Following a vote in the U.S. House of Representatives last month, the U.S. Senate voted today to sell out our national public lands for industrial profit by passing a Congressional Review Act resolution to repeal the Biden-era oil and gas leasing program for the Arctic National Wildlife Refuge.
The oil industry’s allies in Congress have criticized the plan for its inclusion of conservation measures and limits on drilling on the sensitive coastal plain of the refuge, which is one of the wildest landscapes left in America. Today’s vote makes it easier for industry to lease, develop and irreparably harm those lands without safeguards for wildlife, fish, or local subsistence needs.
The Wilderness Society released the following statement from Alaska Senior Manager Meda DeWitt:
“The Trump administration and the oil industry’s congressional allies are stripping away safeguards that were put in place to ensure that future generations of Alaskans can inherit land, waters and wildlife that sustain our communities.
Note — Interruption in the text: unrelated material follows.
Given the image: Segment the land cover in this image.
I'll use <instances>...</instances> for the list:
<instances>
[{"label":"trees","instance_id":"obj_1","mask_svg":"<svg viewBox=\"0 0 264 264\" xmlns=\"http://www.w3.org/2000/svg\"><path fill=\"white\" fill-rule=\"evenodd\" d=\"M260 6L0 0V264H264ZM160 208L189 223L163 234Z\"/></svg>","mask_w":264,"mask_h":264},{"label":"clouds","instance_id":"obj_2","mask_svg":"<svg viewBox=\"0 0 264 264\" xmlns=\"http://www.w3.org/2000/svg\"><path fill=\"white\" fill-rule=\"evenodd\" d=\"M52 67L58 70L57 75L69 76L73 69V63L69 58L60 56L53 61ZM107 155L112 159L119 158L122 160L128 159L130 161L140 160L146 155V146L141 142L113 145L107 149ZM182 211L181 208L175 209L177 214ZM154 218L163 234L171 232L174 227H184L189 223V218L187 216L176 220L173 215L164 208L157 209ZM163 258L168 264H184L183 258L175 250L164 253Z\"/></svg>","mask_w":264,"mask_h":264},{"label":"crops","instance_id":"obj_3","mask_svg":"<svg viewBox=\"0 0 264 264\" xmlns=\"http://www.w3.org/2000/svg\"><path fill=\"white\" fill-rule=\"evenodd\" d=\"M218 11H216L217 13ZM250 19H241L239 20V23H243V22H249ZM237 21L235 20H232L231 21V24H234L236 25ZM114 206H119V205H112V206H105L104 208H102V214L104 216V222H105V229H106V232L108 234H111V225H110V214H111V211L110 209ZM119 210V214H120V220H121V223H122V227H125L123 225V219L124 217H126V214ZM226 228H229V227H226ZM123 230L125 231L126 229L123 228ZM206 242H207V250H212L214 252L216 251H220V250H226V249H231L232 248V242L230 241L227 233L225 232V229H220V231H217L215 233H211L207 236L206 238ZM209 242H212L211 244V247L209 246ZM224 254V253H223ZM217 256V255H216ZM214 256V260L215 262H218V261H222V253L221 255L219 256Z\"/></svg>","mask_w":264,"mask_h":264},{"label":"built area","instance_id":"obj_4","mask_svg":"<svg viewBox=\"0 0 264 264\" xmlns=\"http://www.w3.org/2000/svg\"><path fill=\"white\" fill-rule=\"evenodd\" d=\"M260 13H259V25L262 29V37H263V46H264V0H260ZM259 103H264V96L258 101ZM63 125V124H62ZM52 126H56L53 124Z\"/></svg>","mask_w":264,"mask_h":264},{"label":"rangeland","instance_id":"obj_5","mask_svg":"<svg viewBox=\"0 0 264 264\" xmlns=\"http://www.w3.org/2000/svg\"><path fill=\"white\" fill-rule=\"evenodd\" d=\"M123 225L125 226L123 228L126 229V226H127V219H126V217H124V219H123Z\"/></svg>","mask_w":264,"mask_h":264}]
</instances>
These places are not abstract landscapes — they are living homelands that sustain the cultures, food security, and ways of life for Gwich’in, Iñupiat, and others.
“Alaska’s Peoples should be free to nourish their families and uphold their responsibilities to the land without being forced to defend their very right to exist. Yet the administration’s ongoing attacks on fair, science-based, and community-centered policies in the Arctic instead treat Alaskan lives and Indigenous homelands as expendable in the pursuit of industrial gain.”